[Chart understanding data]
----

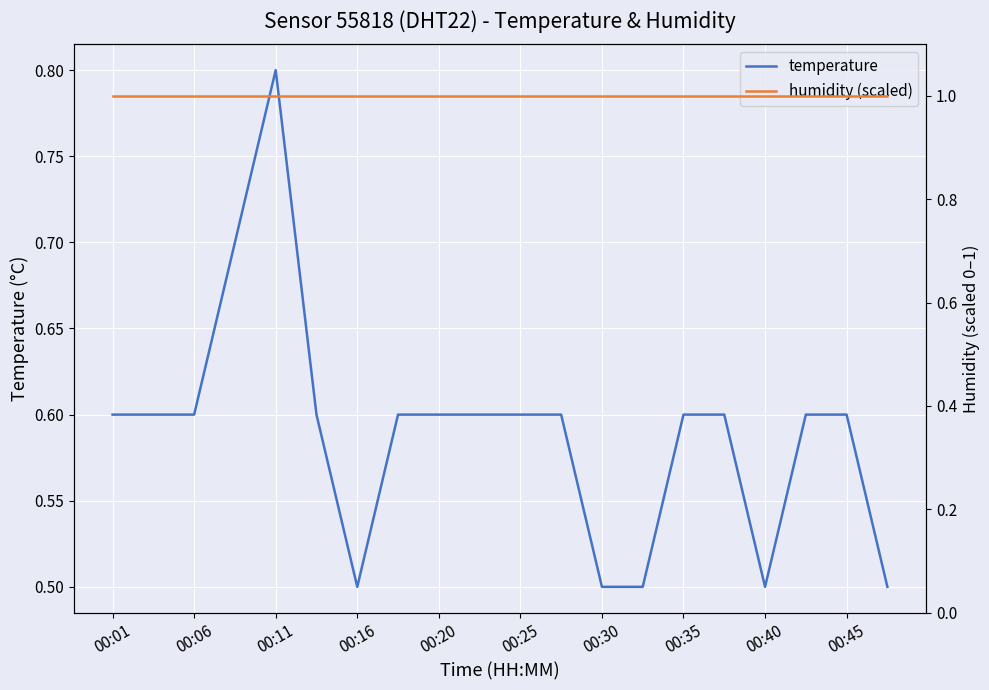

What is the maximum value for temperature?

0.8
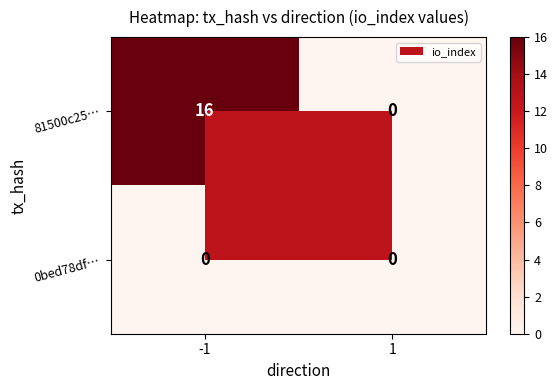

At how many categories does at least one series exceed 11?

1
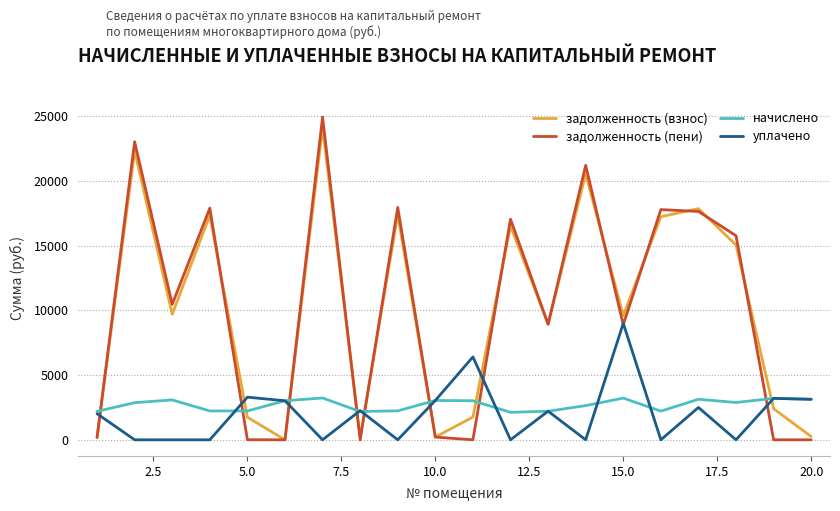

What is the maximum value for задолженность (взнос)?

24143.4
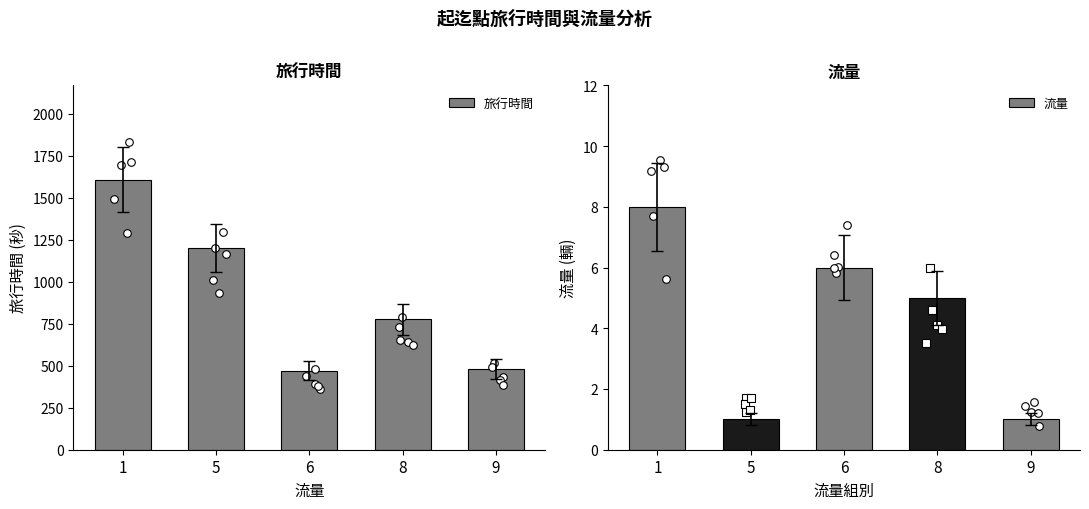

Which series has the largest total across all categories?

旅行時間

----

__What is needed__
Rewrite all the entries above, switching every "maximum value" to "highest value" and changing nothing else. Leave the pictures out of your answer.

__Answer section__
What is the highest value for temperature?

0.8

At how many categories does at least one series exceed 11?

1

What is the highest value for задолженность (взнос)?

24143.4

Which series has the largest total across all categories?

旅行時間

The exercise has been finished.